● DIRECTIONS FOR THIS TASK
Quote every line of the records below exactly, leaving out the pictures.
***** TASK INPUTS *****
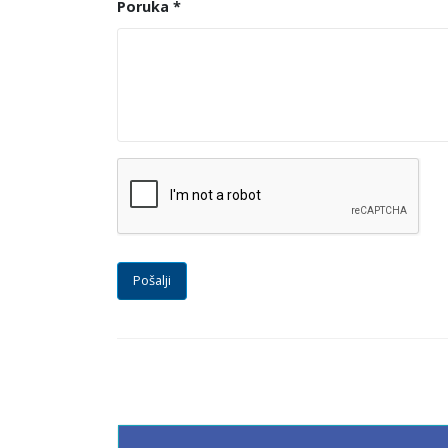
Poruka *
Pošalji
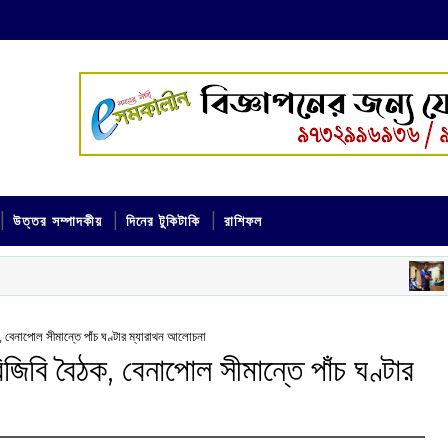
উত্তর সম্পাদকীয়
দিনের টুকিটাকি
রাশিফল
চাপে হে
খেলা
ক, বেনাপোল সীমান্তে পাঁচ ঘণ্টার ম্যারাথন আলোচনা
জিবি বৈঠক, বেনাপোল সীমান্তে পাঁচ ঘণ্টার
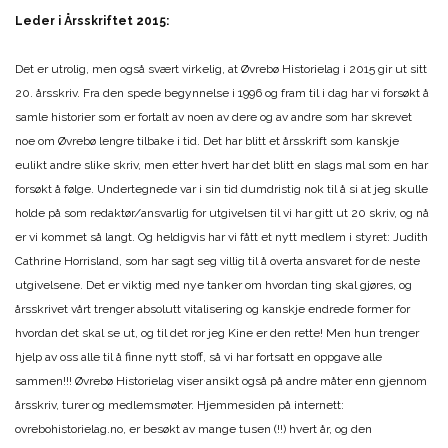
Leder i Årsskriftet 2015:
Det er utrolig, men også svært virkelig, at Øvrebø Historielag i 2015 gir ut sitt
20. årsskriv. Fra den spede begynnelse i 1996 og fram til i dag har vi forsøkt å
samle historier som er fortalt av noen av dere og av andre som har skrevet
noe om Øvrebø lengre tilbake i tid. Det har blitt et årsskrift som kanskje
eulikt andre slike skriv, men etter hvert har det blitt en slags mal som en har
forsøkt å følge. Undertegnede var i sin tid dumdristig nok til å si at jeg skulle
holde på som redaktør/ansvarlig for utgivelsen til vi har gitt ut 20 skriv, og nå
er vi kommet så langt. Og heldigvis har vi fått et nytt medlem i styret: Judith
Cathrine Horrisland, som har sagt seg villig til å overta ansvaret for de neste
utgivelsene. Det er viktig med nye tanker om hvordan ting skal gjøres, og
årsskrivet vårt trenger absolutt vitalisering og kanskje endrede former for
hvordan det skal se ut, og til det ror jeg Kine er den rette! Men hun trenger
hjelp av oss alle til å finne nytt stoff, så vi har fortsatt en oppgave alle
sammen!!! Øvrebø Historielag viser ansikt også på andre måter enn gjennom
årsskriv, turer og medlemsmøter. Hjemmesiden på internett:
ovrebohistorielag.no, er besøkt av mange tusen (!!) hvert år, og den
*****
● EXPECTED OUTPUT
Poruka *
Pošalji
উত্তর সম্পাদকীয়
দিনের টুকিটাকি
রাশিফল
চাপে হে
খেলা
ক, বেনাপোল সীমান্তে পাঁচ ঘণ্টার ম্যারাথন আলোচনা
জিবি বৈঠক, বেনাপোল সীমান্তে পাঁচ ঘণ্টার
Leder i Årsskriftet 2015:
Det er utrolig, men også svært virkelig, at Øvrebø Historielag i 2015 gir ut sitt
20. årsskriv. Fra den spede begynnelse i 1996 og fram til i dag har vi forsøkt å
samle historier som er fortalt av noen av dere og av andre som har skrevet
noe om Øvrebø lengre tilbake i tid. Det har blitt et årsskrift som kanskje
eulikt andre slike skriv, men etter hvert har det blitt en slags mal som en har
forsøkt å følge. Undertegnede var i sin tid dumdristig nok til å si at jeg skulle
holde på som redaktør/ansvarlig for utgivelsen til vi har gitt ut 20 skriv, og nå
er vi kommet så langt. Og heldigvis har vi fått et nytt medlem i styret: Judith
Cathrine Horrisland, som har sagt seg villig til å overta ansvaret for de neste
utgivelsene. Det er viktig med nye tanker om hvordan ting skal gjøres, og
årsskrivet vårt trenger absolutt vitalisering og kanskje endrede former for
hvordan det skal se ut, og til det ror jeg Kine er den rette! Men hun trenger
hjelp av oss alle til å finne nytt stoff, så vi har fortsatt en oppgave alle
sammen!!! Øvrebø Historielag viser ansikt også på andre måter enn gjennom
årsskriv, turer og medlemsmøter. Hjemmesiden på internett:
ovrebohistorielag.no, er besøkt av mange tusen (!!) hvert år, og den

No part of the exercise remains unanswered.